Directions: From the records below, pull out every line that contains the word "values" and copy each one.

Extracted material:
Content starts
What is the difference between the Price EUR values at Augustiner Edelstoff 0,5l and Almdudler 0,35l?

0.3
Content ends
Content starts
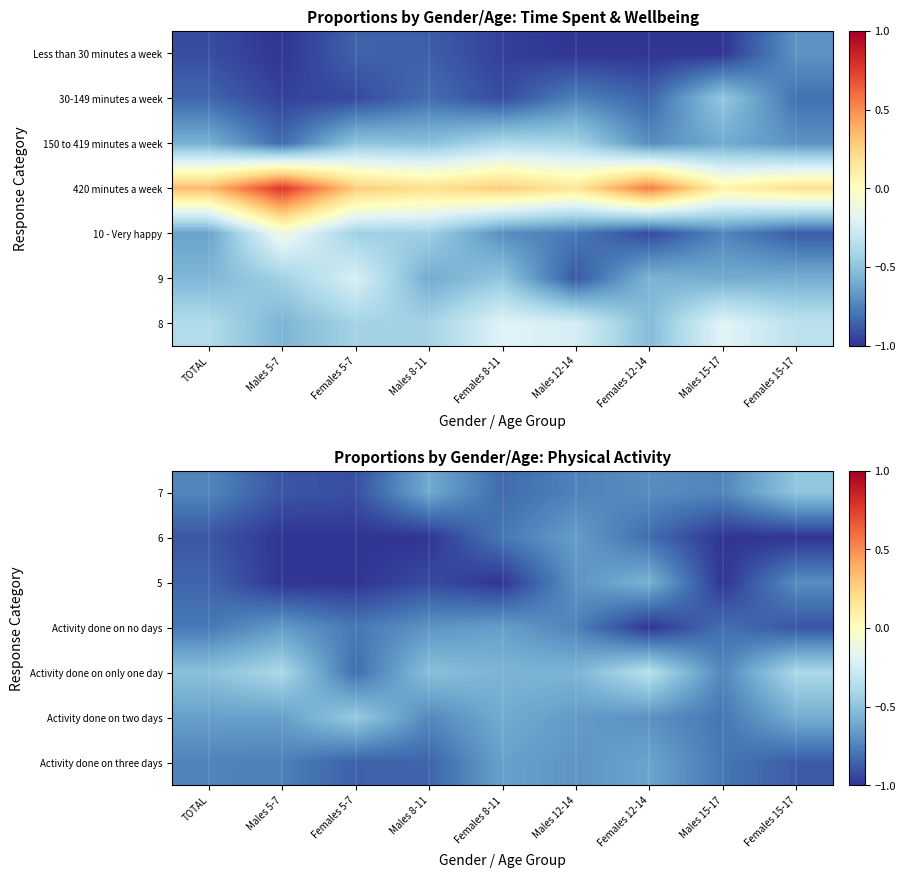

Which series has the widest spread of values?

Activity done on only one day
Content ends
Content starts
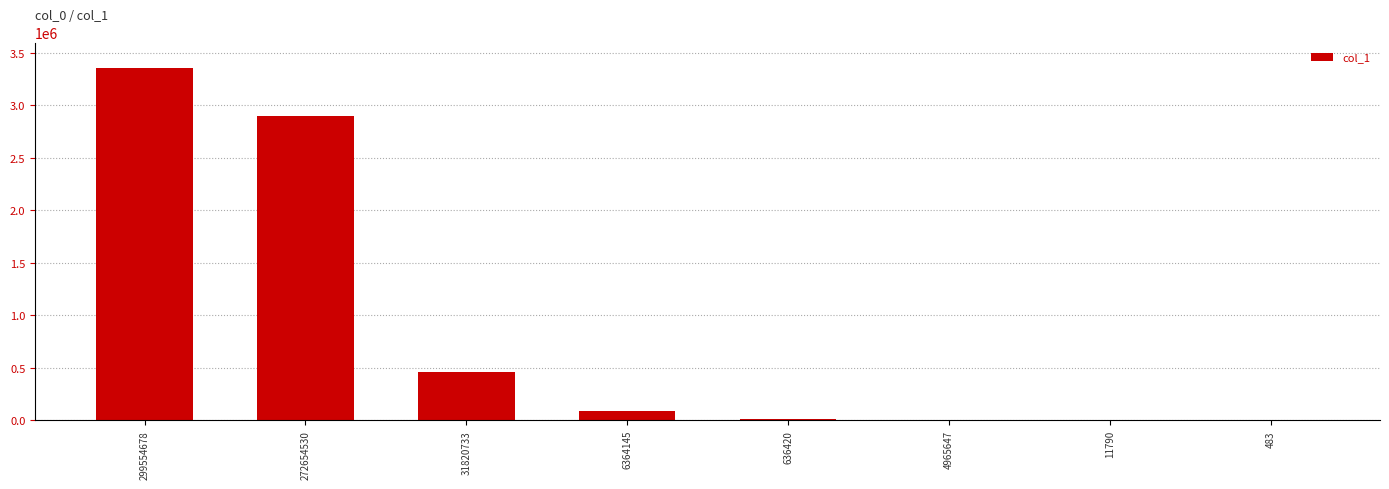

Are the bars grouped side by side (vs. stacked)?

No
Content ends
Output:
What is the difference between the Price EUR values at Augustiner Edelstoff 0,5l and Almdudler 0,35l?
Which series has the widest spread of values?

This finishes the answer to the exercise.